Matrox used to make some neat stuff, too. I had a Matrox 286-based system that had a Matrox-rebranded Yamaha laserdisc player bolted to the top, all in the same shade of beige under a huge metal cover. The 286 machine had some pretty wild (for the time) graphics hardware – video overlay with titling, etc. The computer would control the laser disc player through a serial interface and display graphics or text that went with the video or still images that the ldp was playing.
All the video hardware was implemented in ugly glue logic, discreet components, low density dram, etc. I wish I still had some of that stuff – but then again it’s nice to have a relatively clean house.
Wow.

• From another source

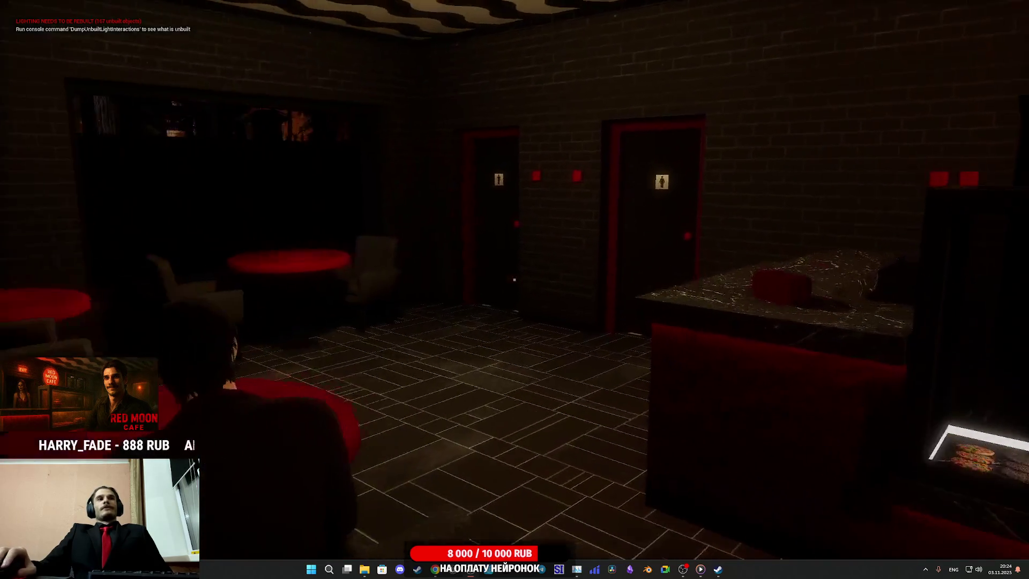
key(w)
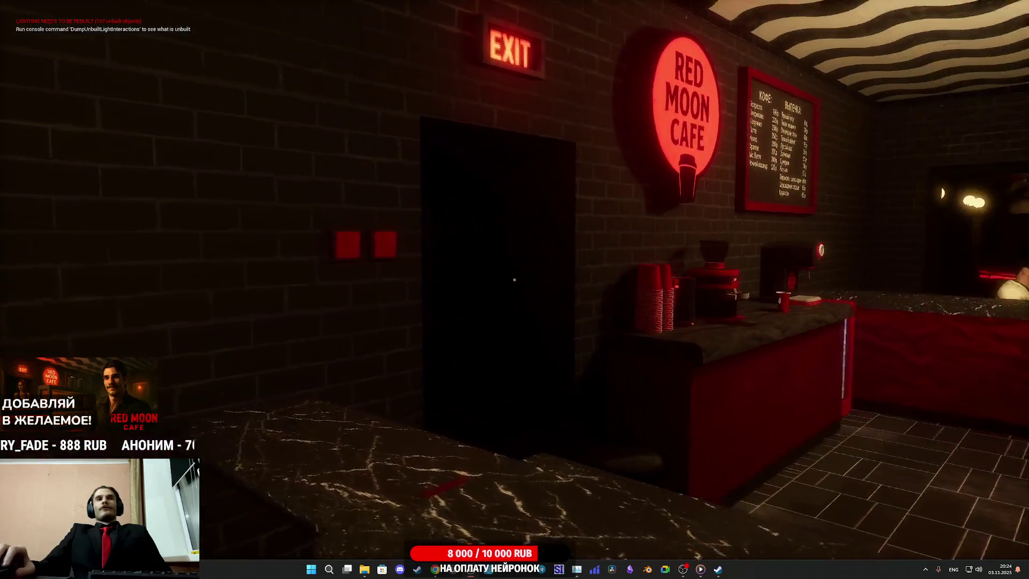
key(w)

That story reminds me of the job I had at a small startup making graphics acceleration hardware for American flight simulators. No, it was a different company, Io Inc, in Tucson. We did 2D displays in the mid-1980s using AMD 2900 bit slices.
But we had a somewhat happier ending – we got bought out by a slightly larger California VMEbus computer maker and survived.
I still see our products show up on ebay now and then, even the early flight simulator graphics system!